Issue Date: March 10, 2006
Author notes divine union, like fortune, favors the prepared
Reviewed by CHRISTOPHER MERRILL
It is all too easy to forget mysticisms central role in the history of Christianity. And the body of writings on the subject, from St. Pauls account of his conversion on the road to Damascus to Thomas Mertons works, is so rich that the general reader may be forgiven for not knowing where to start. James Harpurs survey of Christian mystics, then, is a useful guide to this tradition, which in his view we ignore at our peril. The experiences and teachings and example of the mystics, he writes, are crucial to the prosperity, and perhaps even the survival of Christianity. Love Burning in the Soul tells us why.
Mr. Harpur takes a historical approach, providing a brief overview of church matters from the New Testament era to the modern, short biographies of nearly 50 mystics from a variety of places and denominations, lucid summaries of their thinking, and a sense of the context in which they lived and worked. Many of these men and women combined lives of contemplation and action. Paul was a tireless traveler on behalf of the new faith, Augustine stressed the social nature of final beatitude, and Mertons correspondence reveals that even in solitude he engaged with the problems of the world. It is heartening to recognize that in addition to imitating Christ these spiritual athletes were committed to sharing the fruits of their discoveries -- ministering to the poor and the sick, administering monasteries and convents, becoming living witnesses of the Word.
Two thousand years of mystical practice and writings are not easily summarized. But certain common themes emerge. Mr. Harpur notes that the experience of mystics has usually revolved around a direct apprehension or awareness of God -- an experience that goes beyond the rational faculty of the mind and self-willed activity. Divine union, like fortune, favors the prepared -- that is, those who embark upon a journey of prayer and grace, penitence and purification, humility and love. Mystics may employ poetic language to describe the indescribable -- climbing mountains and ladders are favorite tropes for the souls ascent to God -- and Mr. Harpur, who has published three books of poems, includes in his survey the Romantic poets William Blake and William Wordsworth, whose visions of the link between human and divine, nature and eternity, still inform our thought.

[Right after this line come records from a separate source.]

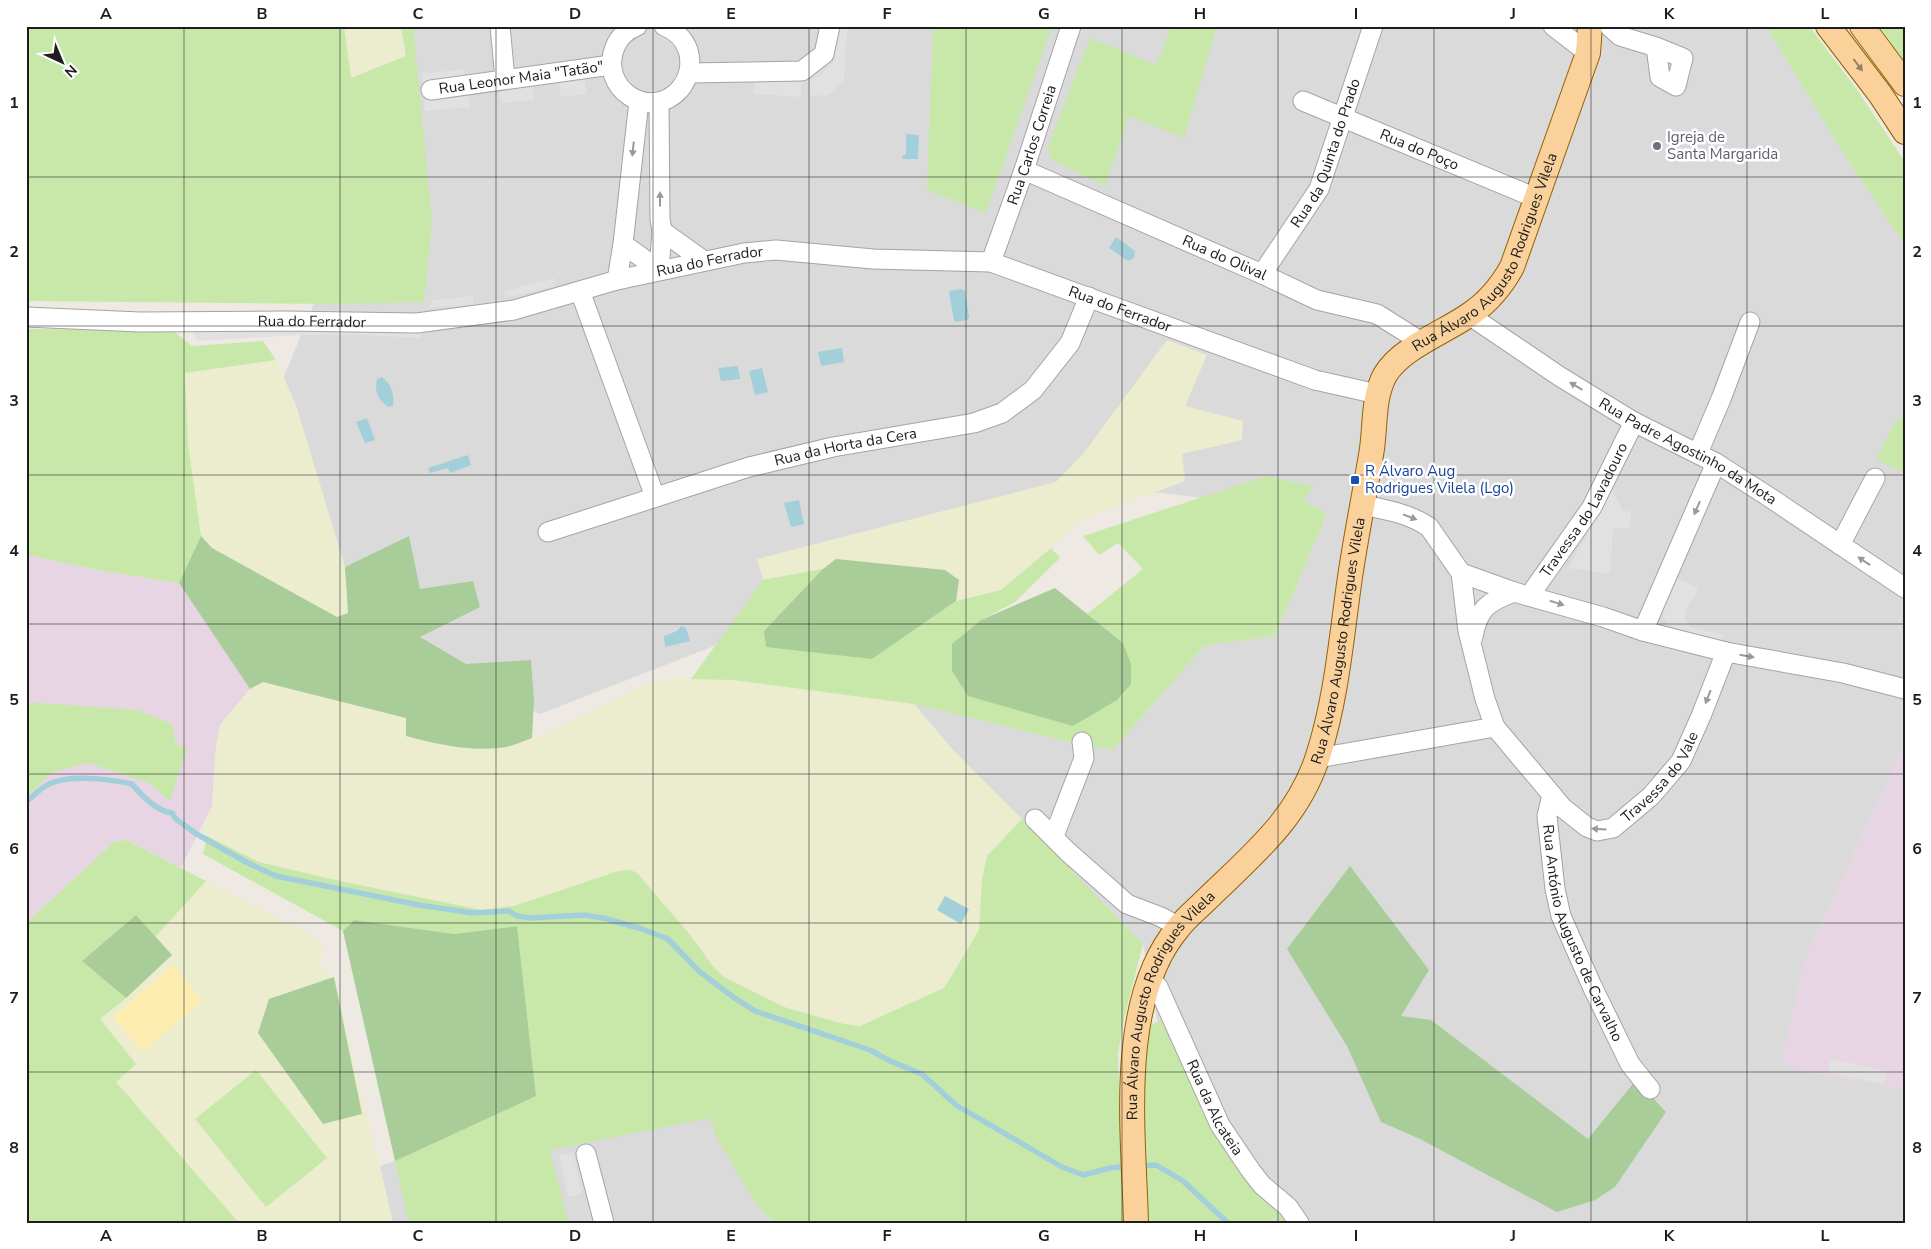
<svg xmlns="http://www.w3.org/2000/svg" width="1931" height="1249" font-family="'Nunito Sans',sans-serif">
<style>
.residential{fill:#dbdada}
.industrial{fill:#e7d5e4}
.farmland{fill:#ebedce}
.grass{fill:#c8e8a9}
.forest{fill:#a8cd98}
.sand{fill:#feedb1}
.parking{fill:#e1e1e1}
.water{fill:#a3cfdb}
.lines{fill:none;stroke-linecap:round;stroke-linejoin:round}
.stream{stroke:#a3cfdb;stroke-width:5.5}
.minor-casing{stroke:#a4a4a4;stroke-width:21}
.major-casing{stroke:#936202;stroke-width:26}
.minor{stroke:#fff;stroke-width:19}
.major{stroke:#fad09b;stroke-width:24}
.oneway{fill:#977f62}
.oneway2{fill:#999}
.grid{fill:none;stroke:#1d1d1d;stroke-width:1;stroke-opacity:0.55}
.worship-dot{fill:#6b7280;stroke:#fff;stroke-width:2}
.transit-dot{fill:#1a4fb4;stroke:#fff;stroke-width:2}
.labels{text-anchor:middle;stroke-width:5;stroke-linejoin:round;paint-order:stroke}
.street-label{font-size:15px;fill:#1d1d1d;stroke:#fff}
.worship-label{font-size:15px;fill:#5b616d;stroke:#fff;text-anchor:start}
.transit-label{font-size:15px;fill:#164399;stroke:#fff;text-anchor:start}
.neatline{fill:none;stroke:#1d1d1d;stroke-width:2}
.grid-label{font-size:16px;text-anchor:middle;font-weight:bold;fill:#1d1d1d}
</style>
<rect width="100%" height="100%" fill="#eeeae3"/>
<g class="residential">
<path d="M382,26H1766L1845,156L1905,245V743L1803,965L1801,1071L1905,1088V1223H1259L1185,1170L1143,944L953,750L914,704L1077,744L1113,750L1205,645L1275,636L1327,513L1078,483L719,644L540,714L365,637L281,384L315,301Z"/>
<path d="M684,1010L758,1207L775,1223H393L380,1166L395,1161Z"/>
</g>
<g class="industrial">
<path d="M32,556L102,571L179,583L250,689L220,725L216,747L212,806L181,868L127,840L115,841L26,923V797L52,772L90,762L186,748L32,702H26V557Z"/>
<path d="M1905,743V1088L1801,1071L1782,1062L1803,965Z"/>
</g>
<g class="farmland">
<path d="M344,26H401L406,56L351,78Z"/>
<path d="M1167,340L1207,355L1185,406L1243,421L1242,440L1182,454L1185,481L1080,520L1057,543L1001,590L956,601L959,580L836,559L823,569L763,580L757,559L1056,482L1083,454Z"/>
<path d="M276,360L296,405L345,567L348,614L336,617L212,548L201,536L188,444L185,373Z"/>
<path d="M667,678L733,680L914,704L953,750L1022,819L987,856L982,880L979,930L944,988L860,1026L844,1024L784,1007L724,977L712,965L691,936L618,871L514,906L482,910L335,880L259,862L209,837L202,828L212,806L216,747L220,725L250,689L263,682L406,718V736L440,745L500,748L537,738L647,684Z"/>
<path d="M127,840L324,942L320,963L334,977L393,1223H26V923L115,841Z"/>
</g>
<g class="grass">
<path d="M26,26H344L351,78L406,56L401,26H413L432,220L424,302L335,304L26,301Z"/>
<path d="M933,26H1052L986,213L927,190Z"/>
<path d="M1172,26H1217L1184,138L1129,116L1105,186L1053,161L1050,157L1048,147L1090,38L1156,65Z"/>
<path d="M1766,26H1809L1858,91L1901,156L1905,162V245L1845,156Z"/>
<path d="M1879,26H1905V63Z"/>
<path d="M26,329L172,330L192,346L263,341L276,360L185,373L188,444L201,536L179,583L102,571L32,556L26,557Z"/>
<path d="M1905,414V473L1876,459L1896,421Z"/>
<path d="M1267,476L1314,486L1303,501L1327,513L1275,636L1205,645L1113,750L1077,744L914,704L733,680L691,679L763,580L823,569L764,631L872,659L956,601L1001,590L1051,548L1060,558L1015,602L981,620L1123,643L1087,614L1143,569L1118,543L1099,555L1083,536Z"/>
<path d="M26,702L138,710L172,724L176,744L187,748L170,801L149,783L88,763L53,772L26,797Z"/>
<path d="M1022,819L1143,944L1124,1019L1118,1054L1124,1223H775L758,1207L716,1137L710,1118L550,1150L568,1223H409L395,1161L536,1096L517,926L454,934L354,920L343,931L203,854L207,836L259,862L335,880L482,910L514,906L618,871L631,870L638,874L691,936L712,965L724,977L784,1007L844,1024L860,1026L944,988L979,930L982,880L987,856Z"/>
<path d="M127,840L206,881L155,937L136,915L82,961L126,998L100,1019L136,1064L116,1082L239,1223H26V923L115,841Z"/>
<path d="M1161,1020L1226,1149L1287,1223L1272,1218L1269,1223H1145L1144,1037L1152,1024Z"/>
<path d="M256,1070L327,1158L266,1207L195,1119Z"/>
</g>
<g class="forest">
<path d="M201,536L212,548L337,617L348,613L345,567L409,536L420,589L473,581L480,607L420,637L466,664L531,660L534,701L532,738C522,742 510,747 499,748C467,751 435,744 406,736V718L263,682L250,689L179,583Z"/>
<path d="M836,559L945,570L959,580L956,601L872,659L766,647L764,631L823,569Z"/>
<path d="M1055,588L1123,643L1131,664V684L1117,700L1073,726L968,696L952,671V644L981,620Z"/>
<path d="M1350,866L1429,970L1401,1016L1431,1020L1588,1139L1636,1080L1666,1112L1615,1187L1595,1200L1557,1212L1420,1139L1381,1122L1347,1046L1287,949Z"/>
<path d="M136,915L172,955L126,998L82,961Z"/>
<path d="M354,920L454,934L517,926L536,1096L395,1161L343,931Z"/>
<path d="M334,977L362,1114L323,1124L258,1033L269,999Z"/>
</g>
<path class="sand" d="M173,965L202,1001L143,1052L113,1017Z"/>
<g class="parking">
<path d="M838,26H847L844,80L828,95L809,96L810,80L819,76L834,61Z"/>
<path d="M463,69L464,78L423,83L422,74Z"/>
<path d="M754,78L802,81L801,97L754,94Z"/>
<path d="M585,80L587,94L561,97L559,83Z"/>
<path d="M532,87L534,100L501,103L499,90Z"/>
<path d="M469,94L470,107L425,111L424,99Z"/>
<path d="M555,278V286L506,298L504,291Z"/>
<path d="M473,296L474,304L429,308L432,300Z"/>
<path d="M425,328L420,338L362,335H298L198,341L191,330Z"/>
<path d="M1612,490L1623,510L1631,512L1630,528H1613L1610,574L1568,568Z"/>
<path d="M1672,576L1699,588L1686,611L1685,617L1687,623L1692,627L1723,635V640L1679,631L1668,624L1663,616L1662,604Z"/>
<path d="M1829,1058L1887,1071L1884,1084L1829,1073Z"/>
<path d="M573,1152L582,1194L568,1197L559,1155Z"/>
</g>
<g class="water">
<path d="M906,134L919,135L918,159H902L903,155H906Z"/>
<path d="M1116,237L1135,251L1134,258L1128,261L1109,248Z"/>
<path d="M961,289L965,291L969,317L967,320L956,322L954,320L949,293L950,291Z"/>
<path d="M842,348L844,362L821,366L818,352Z"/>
<path d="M738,366L740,379L721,381L718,368Z"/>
<path d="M762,368L768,392L755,395L749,371Z"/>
<path d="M382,377C392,385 394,393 393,406L388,407C378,400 374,391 377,379Z"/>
<path d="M367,418L375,440L365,443L356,422Z"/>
<path d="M468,455L471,465L450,473L448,468L430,473L428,468Z"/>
<path d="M799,500L804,524L791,527L784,503Z"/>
<path d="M681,626L686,628L690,641L665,647L664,636L677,631Z"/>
<path d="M945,896L969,909L961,924L937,910Z"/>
</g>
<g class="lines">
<g class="stream">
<path d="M26,802C32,797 38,791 44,787C64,773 109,779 132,784C141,795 157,811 172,813L176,819L195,833L246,862L276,876L419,905L473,913L509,911L517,916L530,918L584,915L603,918L642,929L668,939L700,972L733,997L755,1011L870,1050L890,1061L922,1074L956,1105L1062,1167L1083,1175L1110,1168L1129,1166"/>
<path d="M1139,1166L1156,1165L1183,1181L1228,1223"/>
</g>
<defs>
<g id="minor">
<path d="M500,26L505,79"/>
<path d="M637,26C627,30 619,37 615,47C598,88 650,123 680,89C689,78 692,64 688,50C684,39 675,30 664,26"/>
<path d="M1553,26L1588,53"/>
<path d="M1609,26L1620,36L1656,47L1683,58L1676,86L1660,77L1656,47"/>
<path d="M689,73L802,71L824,54L830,26"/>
<path id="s1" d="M431,90L611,65"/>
<path id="s2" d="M1303,101L1536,198"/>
<path d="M659,102L660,219L662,231L704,261"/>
<path id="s3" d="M1024,170L1262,274L1317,300L1377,314L1423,343"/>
<path d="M623,244L659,270"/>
<path id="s4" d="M991,262L1024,170L1071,26"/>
<path d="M659,270L662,231"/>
<path id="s5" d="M1262,274L1319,189L1373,26"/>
<path d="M617,280L623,244L639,101"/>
<path d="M580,291L655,497"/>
<path id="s6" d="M1469,315L1559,376L1634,422L1716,463L1766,495L1905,588"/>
<path id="s7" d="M26,317L140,322L286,321L417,323L514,310L617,280L744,253L776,250L873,259L991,262L1315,380L1377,394"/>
<path d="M1698,453L1721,399L1750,322"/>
<path id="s8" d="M1363,505C1387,510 1408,513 1429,527L1461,573L1468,631L1485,699L1495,727L1563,808L1587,827L1597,831L1613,828L1651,796L1681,761L1701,716L1726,652"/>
<path id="s9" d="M548,532L749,467L833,447L974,423L1002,413L1033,390L1070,343L1089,297"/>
<path d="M1840,545L1875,478"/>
<path d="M1461,573L1514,592L1603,617L1643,631L1726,652L1843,673L1905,689"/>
<path id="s10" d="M1530,595L1592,507L1634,422"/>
<path d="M1643,631L1716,463"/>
<path d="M1473,637C1478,609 1487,602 1514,592"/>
<path d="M1318,758L1495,727"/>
<path id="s11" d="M1552,795L1547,816L1555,889L1561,916L1592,986L1630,1064L1650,1089"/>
<path d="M1035,819L1068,852L1127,904L1161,917L1179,927"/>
<path d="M1054,836L1084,758L1082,742"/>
<path id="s12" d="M1151,979L1158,987L1220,1125L1251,1171L1262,1185L1288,1207L1299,1223"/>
<path d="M586,1154L604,1223"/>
</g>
<g id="major">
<path d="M1828,26L1880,94L1905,132"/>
<path d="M1862,26L1905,84"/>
<path id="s13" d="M1136,1223C1134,1133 1116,1001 1179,927C1187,917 1197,909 1206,900C1252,855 1298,819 1318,756C1336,700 1341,642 1349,584C1355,541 1364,498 1371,455C1376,429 1372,399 1385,375C1401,348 1443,333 1469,315C1487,303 1501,287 1512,267L1588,53L1590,26"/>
</g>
</defs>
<use href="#minor" class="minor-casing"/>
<use href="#major" class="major-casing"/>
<use href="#minor" class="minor"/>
<use href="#major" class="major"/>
</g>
<defs><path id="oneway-solid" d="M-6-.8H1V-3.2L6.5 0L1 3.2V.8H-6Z" transform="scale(1.25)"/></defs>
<use class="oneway" href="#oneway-solid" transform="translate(1858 65) rotate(53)"/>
<g class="oneway2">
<use href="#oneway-solid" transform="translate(633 149) rotate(96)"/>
<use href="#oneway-solid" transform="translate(660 199) rotate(-90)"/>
<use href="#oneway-solid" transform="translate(1576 386) rotate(-149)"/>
<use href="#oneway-solid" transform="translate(1697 508) rotate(114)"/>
<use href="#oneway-solid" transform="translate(1410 517) rotate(21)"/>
<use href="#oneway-solid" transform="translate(1864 561) rotate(-146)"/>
<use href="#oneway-solid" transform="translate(1557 603) rotate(17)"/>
<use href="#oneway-solid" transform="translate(1747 656) rotate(10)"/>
<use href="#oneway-solid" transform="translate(1708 697) rotate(111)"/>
<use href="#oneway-solid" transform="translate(1599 829) rotate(-177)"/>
</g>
<path class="grid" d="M184,26V1223M340,26V1223M496,26V1223M653,26V1223M809,26V1223M966,26V1223M1122,26V1223M1278,26V1223M1434,26V1223M1591,26V1223M1747,26V1223M26,177H1905M26,326H1905M26,475H1905M26,624H1905M26,774H1905M26,923H1905M26,1072H1905"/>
<circle class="worship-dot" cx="1657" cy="146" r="5"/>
<rect class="transit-dot" x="1350" y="475" width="10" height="10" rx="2.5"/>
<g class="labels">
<g class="street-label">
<text dy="5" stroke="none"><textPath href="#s1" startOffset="91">Rua Leonor Maia "Tatão"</textPath></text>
<text dy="5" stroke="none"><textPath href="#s4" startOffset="124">Rua Carlos Correia</textPath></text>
<text dy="5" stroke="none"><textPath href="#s2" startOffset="126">Rua do Poço</textPath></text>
<text dy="5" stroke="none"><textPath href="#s5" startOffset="138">Rua da Quinta do Prado</textPath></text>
<text dy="5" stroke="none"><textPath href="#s13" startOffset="1081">Rua Álvaro Augusto Rodrigues Vilela</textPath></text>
<text dy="5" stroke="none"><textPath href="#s3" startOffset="219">Rua do Olival</textPath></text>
<text dy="5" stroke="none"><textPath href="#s7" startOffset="691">Rua do Ferrador</textPath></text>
<text dy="5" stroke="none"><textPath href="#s7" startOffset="1111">Rua do Ferrador</textPath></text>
<text dy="5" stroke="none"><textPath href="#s7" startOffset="286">Rua do Ferrador</textPath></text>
<text dy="5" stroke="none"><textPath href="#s9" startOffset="310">Rua da Horta da Cera</textPath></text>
<text dy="5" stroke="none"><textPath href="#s6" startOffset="258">Rua Padre Agostinho da Mota</textPath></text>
<text dy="5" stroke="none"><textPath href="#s10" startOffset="101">Travessa do Lavadouro</textPath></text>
<text dy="5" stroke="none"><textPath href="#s13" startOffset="646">Rua Álvaro Augusto Rodrigues Vilela</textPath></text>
<text dy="5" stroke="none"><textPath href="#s8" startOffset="518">Travessa do Vale</textPath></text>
<text dy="5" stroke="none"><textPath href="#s11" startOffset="145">Rua António Augusto de Carvalho</textPath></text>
<text dy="5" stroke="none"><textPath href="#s13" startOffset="228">Rua Álvaro Augusto Rodrigues Vilela</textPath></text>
<text dy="5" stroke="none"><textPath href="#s12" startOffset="144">Rua da Alcateia</textPath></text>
</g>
<g class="worship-label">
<text x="1667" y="142">Igreja de<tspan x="1667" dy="17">Santa Margarida</tspan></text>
</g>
<g class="transit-label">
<text x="1365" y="476">R Álvaro Aug<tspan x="1365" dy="17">Rodrigues Vilela (Lgo)</tspan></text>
</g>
</g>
<rect width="1931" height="1249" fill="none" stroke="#ffffff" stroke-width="55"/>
<g transform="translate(62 62) rotate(136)" stroke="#ffffff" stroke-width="4" paint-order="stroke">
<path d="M0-4L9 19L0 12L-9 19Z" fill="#1d1d1d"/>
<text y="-8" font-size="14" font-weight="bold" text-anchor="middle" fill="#1d1d1d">N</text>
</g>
<rect x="28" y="28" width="1876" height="1194" class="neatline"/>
<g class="grid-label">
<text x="106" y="19">A</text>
<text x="262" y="19">B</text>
<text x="418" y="19">C</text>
<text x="575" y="19">D</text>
<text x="731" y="19">E</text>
<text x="887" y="19">F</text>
<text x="1044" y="19">G</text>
<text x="1200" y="19">H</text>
<text x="1356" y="19">I</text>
<text x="1513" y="19">J</text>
<text x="1669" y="19">K</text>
<text x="1825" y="19">L</text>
<text x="14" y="108">1</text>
<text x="1917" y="108">1</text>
<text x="14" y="257">2</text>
<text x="1917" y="257">2</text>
<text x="14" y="406">3</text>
<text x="1917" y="406">3</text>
<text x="14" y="556">4</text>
<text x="1917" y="556">4</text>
<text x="14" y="705">5</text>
<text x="1917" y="705">5</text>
<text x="14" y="854">6</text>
<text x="1917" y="854">6</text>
<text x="14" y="1003">7</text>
<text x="1917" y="1003">7</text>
<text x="14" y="1153">8</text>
<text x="1917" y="1153">8</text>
<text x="106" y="1241">A</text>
<text x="262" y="1241">B</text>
<text x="418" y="1241">C</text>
<text x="575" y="1241">D</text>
<text x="731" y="1241">E</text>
<text x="887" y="1241">F</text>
<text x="1044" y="1241">G</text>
<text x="1200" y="1241">H</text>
<text x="1356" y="1241">I</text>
<text x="1513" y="1241">J</text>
<text x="1669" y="1241">K</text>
<text x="1825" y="1241">L</text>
</g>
</svg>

Hildegard of Bingen (1098-1179) is a particularly interesting figure. A nun, poet, composer, healer, abbess, she is remembered for a trilogy of visionary works -- Scivias, The Book of Lifes Merits and The Book of Divine Works -- and for the musical works that in recent years have received wide play around the world. Her visions came to her when she was awake, through the eyes of her soul, which ascended to the heights of the firmament and spread itself out among various peoples ... in far away regions. And in the face of poor health the light of illumination, brighter than a sun-struck chord, led her to travel and preach, to found convents and correspond with kings and popes, to advocate church reforms. Indeed she shaped the church for the better.
But it must be said that if mysticism is an underground river that resurfaces from time to time to reinvigorate Christian thinking and practice, it is also often viewed with suspicion by clerical authorities. Sobering as it is to read about the difficulties faced by some mystics to translate into action the discoveries they made in their surrender to the will of God, we follow their spiritual adventures with a mixture of awe and regret -- awe at their courage and tenacity, regret that their words do not play a more prominent role in our spiritual practice. These seers are the lifeblood of Christianity. And Mr. Harpur argues that the contemporary hunger for the fruits of mysticism is better satisfied by the works of the Christian mystics than in the shops selling candles, incense and statuettes.
There are hazards aplenty in compiling any survey of mystics -- omitting crucial figures, reducing complex ideas to inanities, and so on. Nor does Mr. Harpur avoid every pitfall, the absence of St. Maximos the Confessor being the most glaring. He tends to gloss over controversial doctrinal matters. And Eastern Orthodox readers will wonder why their mystical theology merits but a single chapter. (The Philokalia, a multivolume collection of mystical writings assembled by St. Nikodemus of the Holy Mountain and St. Makarios of Corinth, which has profoundly shaped the modern Eastern church, receives but passing mention.) But this is an important work, which offers an alternative history of Christianity -- the history of the spirit burning with the fire of God.
Christopher Merrills most recent book is Things of the Hidden God: Journey to the Holy Mountain. He directs the International Writing Program at the University of Iowa.